Fatwa Syaikh Abdurrahman As Suhaim (Web Al Misykah Al Islamiyyah)
Soal:
Assalamu’alaikum. Apa hukum makan di restoran Jepang atau restoran Cina yang ada di negeri kita ini (negeri mayoritas Muslim)? Padahal kita bersama tahu bahwa asalnya orang Jepang dan orang Cina itu watsaniyyun (penyembah berhala), sedangkan penyembah berhala tidak boleh dimakan sembelihannya. Semoga Allah memberi anda keberkahan wahai Syaikh.
Jawab:
Wa’alaikumussalam warahmatullah wabarakatuh,
Semoga Allah juga memberikan anda keberkahan.
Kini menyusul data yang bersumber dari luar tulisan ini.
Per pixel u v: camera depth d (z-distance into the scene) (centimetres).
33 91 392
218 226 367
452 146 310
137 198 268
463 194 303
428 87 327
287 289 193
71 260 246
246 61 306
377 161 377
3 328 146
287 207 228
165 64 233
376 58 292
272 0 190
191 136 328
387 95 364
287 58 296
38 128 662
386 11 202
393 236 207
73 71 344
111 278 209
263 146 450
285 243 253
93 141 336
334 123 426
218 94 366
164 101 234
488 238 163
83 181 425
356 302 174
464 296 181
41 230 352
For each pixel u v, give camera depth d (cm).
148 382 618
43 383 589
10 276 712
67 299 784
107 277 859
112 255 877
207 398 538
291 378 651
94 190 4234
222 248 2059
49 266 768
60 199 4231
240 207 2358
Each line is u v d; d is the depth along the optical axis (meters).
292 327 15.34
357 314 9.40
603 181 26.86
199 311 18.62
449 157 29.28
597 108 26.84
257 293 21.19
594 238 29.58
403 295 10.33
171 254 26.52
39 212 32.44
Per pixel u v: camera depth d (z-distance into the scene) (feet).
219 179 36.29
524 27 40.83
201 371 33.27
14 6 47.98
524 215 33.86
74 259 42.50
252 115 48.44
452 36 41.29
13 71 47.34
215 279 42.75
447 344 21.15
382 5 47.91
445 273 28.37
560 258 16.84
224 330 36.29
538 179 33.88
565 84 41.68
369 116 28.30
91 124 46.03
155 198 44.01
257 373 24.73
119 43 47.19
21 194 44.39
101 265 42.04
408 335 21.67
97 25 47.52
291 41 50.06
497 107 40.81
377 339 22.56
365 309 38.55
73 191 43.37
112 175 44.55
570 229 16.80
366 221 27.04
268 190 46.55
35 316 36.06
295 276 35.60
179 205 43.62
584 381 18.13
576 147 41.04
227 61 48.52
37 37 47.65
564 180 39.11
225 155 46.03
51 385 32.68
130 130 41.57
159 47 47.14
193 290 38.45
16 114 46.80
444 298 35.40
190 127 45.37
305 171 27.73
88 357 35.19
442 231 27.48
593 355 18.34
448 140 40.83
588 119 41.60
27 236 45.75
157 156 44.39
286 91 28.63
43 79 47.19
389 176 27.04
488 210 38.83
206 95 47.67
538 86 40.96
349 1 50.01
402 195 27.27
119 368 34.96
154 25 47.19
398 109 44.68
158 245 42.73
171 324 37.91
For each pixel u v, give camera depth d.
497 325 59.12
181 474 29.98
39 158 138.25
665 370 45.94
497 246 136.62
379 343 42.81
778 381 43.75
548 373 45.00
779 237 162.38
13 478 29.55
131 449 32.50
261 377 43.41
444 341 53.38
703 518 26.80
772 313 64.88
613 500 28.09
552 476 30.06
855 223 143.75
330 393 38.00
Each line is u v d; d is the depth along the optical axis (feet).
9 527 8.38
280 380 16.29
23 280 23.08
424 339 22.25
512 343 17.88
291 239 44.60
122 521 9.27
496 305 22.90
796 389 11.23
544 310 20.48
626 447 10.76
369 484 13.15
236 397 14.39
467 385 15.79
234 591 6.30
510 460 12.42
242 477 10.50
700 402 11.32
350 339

Jika itu sekedar nama saja, dan mereka sebatas memasak dan menghidangkan(1)*, maka tidak mengapa makan apa yang mereka masak(2)*. Dan juga tidak mengapa menggunakan bejana-bejana orang kafir kecuali jika ada prasangka kuat terdapat najis di sana.
Dalam Shahihain, Nabi Shallallahu’alaihi Wasallam minum dari botol seorang wanita Musyrik. Dan dalam hadits Jabir disebutkan:
كنا نغزو مع رسول الله صلى الله عليه وسلم فنُصيب مِن آنية المشركين وأسْقِيتهم ، فنستمتع بها ، فلا يُعاب علينا
“kami berperang bersama Rasulullah Shallallahu’alaihi Wasallam, dan kami mendapatkan bejana serta peralatan minum mereka. Kami pun menggunakannya dan kami tidak dicela atas hal itu” (HR. Ahmad, Abu Daud. dishahihkan Al Albani).
Dalam riwayat lain:
فلا يَعيب ذلك عليهم
“Rasulullah tidak mencela mereka”
Asy Syaukani berkata:
حَدِيثُ جَابِرٍ اسْتَدَلَّ بِهِ مَنْ قَالَ بِطَهَارَةِ الْكَافِرِ ، وَهُوَ مَذْهَبُ الْجَمَاهِيرِ مِنْ السَّلَفِ وَالْخَلَفِ ، كَمَا قَالَهُ النَّوَوِيُّ ؛ لأَنَّ تَقْرِيرَ الْمُسْلِمِينَ عَلَى الاسْتِمْتَاعِ بِآنِيَةِ الْكُفَّارِ مَعَ كَوْنِهَا مَظِنَّةً لِمُلابَسَتِهِمْ وَمَحَلاًّ لِلْمُنْفَصِلِ مِنْ رُطُوبَتِهِمْ مُؤْذِنٌ بِالطَّهَارَةِ
“hadits Jabir ini merupakan dalil tentang status sucinya orang kafir (suci secara inderawi, bukan suci maknawi, red.). Dan inilah madzhab jumhur ulama dari salaf dan khalaf. Karena persetujuan kaum Muslimin atas bolehnya pemakaian bejana orang kafir padahal tentunya bejana-bejana tersebut diperkirakan terkena pakaian mereka dan terdapat bekas dari cairan tubuh mereka, namun bejana tersebut diizinkan untuk dipakai menunjukkan hal tersebut suci”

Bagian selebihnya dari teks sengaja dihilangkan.